As lágrimas ficaram queimando por trás dos meus olhos, mas eu me recusei a deixá-las cair enquanto caminhava pelo terreiro próximo à casa. Só permiti que a respiração curta e acelerada denunciasse o meu estado quando estava um pouco mais longe.
E também, só percebi que tinha um destino em mente quando vi surgir a árvore de raiz grande que ficava próxima às casas da vila.
Sentei na raiz mais larga, fria sob minha pele quente, e só então deixei que tudo rompesse. O choro saiu áspero, convulsivo, rasgando o ar com um tipo de desespero escandaloso.
E agora?
Se ele me demitir… para onde eu vou?
Se Gino me encontrar… o que vai acontecer comigo?
Eu estava segura ali. Isso era o único fato firme que eu tinha desde que fugi. A fazenda, com todos os seus segredos e seus silêncios, ainda era o lugar onde ninguém iria me procurar. Mas se Adriano me expulsasse… eu teria que começar tudo de novo. E estava sem forças.

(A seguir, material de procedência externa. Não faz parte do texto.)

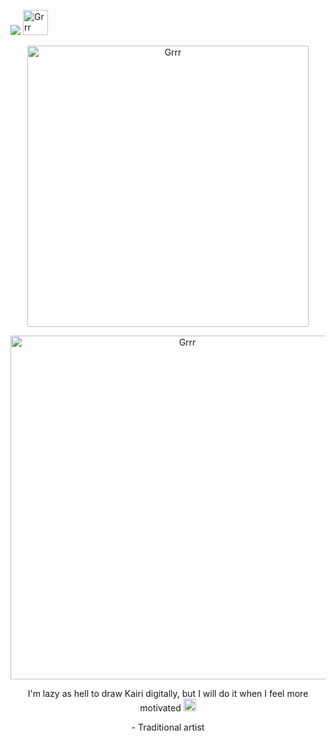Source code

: ![](https://komarev.com/ghpvc/?username=DarknessMySorrow&color=d0a190&base=4200&style=plastic&label=𝜗ৎ𖹭) <img width="40" src="https://i.pinimg.com/originals/71/58/32/71583297ac6a48ed3156b62526b143dd.gif" alt="Grrr">

<p align="center">
<img width="450" src="https://files.catbox.moe/3u0gsl.png" alt="Grrr">
</p>

<p align="center">
<img width="550" src="https://64.media.tumblr.com/9c83dc4fabcf924f5fdb30618103b945/a5fb00020e973a5d-72/s1280x1920/af1e4e899b253f9437c6b334dab353af9e67078b.pnj" alt="Grrr">
</p>


<p align="center">
I'm lazy as hell to draw Kairi digitally, but I will do it when I feel more motivated <img width="20" src="https://64.media.tumblr.com/af97ba5e040bc762a7e8f74106906971/f98eb3be0521f73f-1a/s75x75_c1/c8c23e7e979c407bbbdc3c446bf161360fb5fb2d.gifv" alt="Grrr">
</p>
<p align="center">
 - Traditional artist
</p>


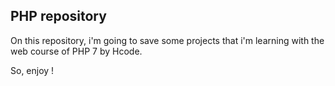 ## PHP repository

On this repository, i'm going to save some projects that i'm learning with the web course of PHP 7 by Hcode.

So, enjoy !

E então, senti a presença de alguém.
Não ouvi passos. Não ouvi folhas mexendo. Não houve aviso. Mas a presença dele chegou como um calor por trás de mim; primeiro suave, depois nítido, como se o ar tivesse mudado de densidade. Quando levantei o rosto, enxugando as lágrimas com o dorso da mão, vi Adriano parado a poucos metros.
Por alguns segundos, ficamos ali, sem dizer nada. Ele me olhava — não com raiva, não com indignação, mas com algo que eu não conseguia decifrar.
— Eu… — comecei, a voz falhando — Eu não queria que nada de ruim acontecesse com sua filha.
Ele não respondeu de imediato. Caminhou alguns passos devagar e parou ao lado da árvore.
Senti o coração disparar.
— Eu sei — ele disse, enfim.
A voz soou baixa e suave
— Às vezes… — ele continuou olhando para a terra — Eu só… não sei o que fazer.
Aquilo me pegou desprevenida. Levantei o rosto lentamente, tentando entender o que ele queria dizer. Seus olhos estavam fixos na raiz, mas a tensão nos ombros indicava que ele estava travando uma batalha interna.
— Não é fácil para mim — murmurou, com uma sinceridade que eu não esperava. — Ver Cecilia assim. Pensar que eu posso perder mais uma pessoa.